Because there are about 650,000 homes in the county, the current level of default isn’t alarming, but the market is delicately balanced, Karevoll said. Small shifts in interest rates or a slump in the economy could have big impacts, he added.

"San Diego County numbers still are relatively low, but in parts of Riverside County and San Bernardino County, we expect foreclosure activity to impact the market" to a small degree, he said.

DataQuick reported that the overall median home price in San Diego County during 2006 dropped 0.8 percent, to $490,000. The 2005 median was $494,000. The year-over-year decline was the first since a 1.8 percent drop from 1994 to 1995, when the median price was $166,000.

Greg Smith, San Diego County’s assessor, recorder and clerk, said he agreed with Matsuda that a rising foreclosure rate doesn’t necessarily mean there is a serious problem. The year 2005 "was a tremendous, unbelievable sellers’ market," followed by a buyers’ market in 2006, he explained. That makes foreclosure figures for 2006 seem high by comparison.

Smith predicted a more balanced market in the year ahead, with 2008 becoming a sellers’ market, given a favorable lending climate.

California mortgages were least likely to go into default in Marin, San Francisco and Santa Clara counties during the fourth quarter, and most likely to go into default in Merced, Riverside and Tulare counties, Karevoll reported.

Zoltan Pozsar, an economist for Moody’s Economy.com, noted that defaults are on the rise nationwide.

"Credit quality is deteriorating nationally," Pozsar said. "In Southern California and the Central Valley, the erosions in credit quality are mainly today due to ARM (adjustable-rate mortgage) resets, where subprime borrowers have taken on mortgages and the teaser rates are expiring. They are starting to bite.

"Other regions are experiencing greater credit erosion as well, most notably the Midwest," he continued. "The auto industry is in trouble.

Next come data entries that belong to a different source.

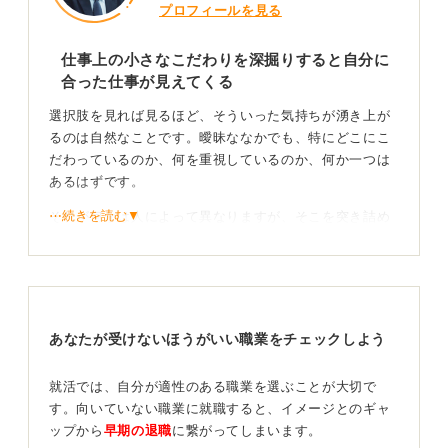
プロフィールを見る
仕事上の小さなこだわりを深掘りすると自分に
合った仕事が見えてくる
選択肢を見れば見るほど、そういった気持ちが湧き上が
るのは自然なことです。曖昧ななかでも、特にどこにこ
だわっているのか、何を重視しているのか、何か一つは
あるはずです。
⋯続きを読む▼
それが何かは人によって異なりますが、そこを突き詰め
て掘り下げていくことが大切です。
仕事内容が細かい作業をコツコツやることなのか、自由
が保証されていることなのか、などといった働き方のこ
だわりから、自分に合う仕事を見つける切り口を探って
あなたが受けないほうがいい職業をチェックしよう
みましょう。
条件の裏にある本音を探求！感情も大切に！
就活では、自分が適性のある職業を選ぶことが大切で
す。向いていない職業に就職すると、イメージとのギャ
ップから
早期の退職
に繋がってしまいます。
たとえば「仕事に縛られず休みが取りたい」ということ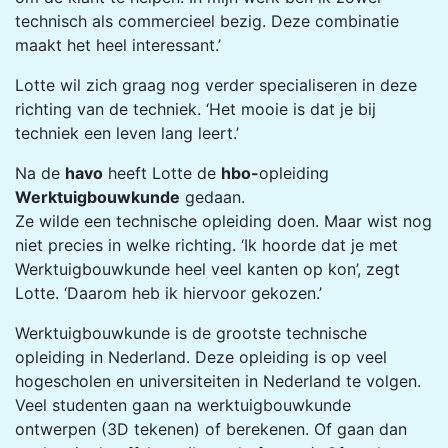
technisch als commercieel bezig. Deze combinatie
maakt het heel interessant.’
Lotte wil zich graag nog verder specialiseren in deze
richting van de techniek. ‘Het mooie is dat je bij
techniek een leven lang leert.’
Na de
havo
heeft Lotte de
hbo-
opleiding
Werktuigbouwkunde
gedaan.
Ze wilde een technische opleiding doen. Maar wist nog
niet precies in welke richting. ‘Ik hoorde dat je met
Werktuigbouwkunde heel veel kanten op kon’, zegt
Lotte. ‘Daarom heb ik hiervoor gekozen.’
Werktuigbouwkunde is de grootste technische
opleiding in Nederland. Deze opleiding is op veel
hogescholen en universiteiten in Nederland te volgen.
Veel studenten gaan na werktuigbouwkunde
ontwerpen (3D tekenen) of berekenen. Of gaan dan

In the Northeast, where declines in home prices have been the most pronounced, buyers are seeing their equity erode, so they have an incentive to default."

Most of the California loans that went into default last quarter were originated between January 2005 and February 2006, DataQuick reported. Karevoll said he believed declining home prices, not adjusting loans, were the prime cause of foreclosures. For some recent buyers, a softening in prices has resulted in less flexibility to either refinance their mortgages or to sell their homes quickly to satisfy lenders. Others may have reached beyond their means to achieve homeownership, analysts say.

Matsuda said San Diego’s housing market had been a trendsetter for California and was likely to remain so.

"San Diego was at the epicenter of the housing boom," Matsuda said. "San Diego may get on firmer footing before the rest of the state."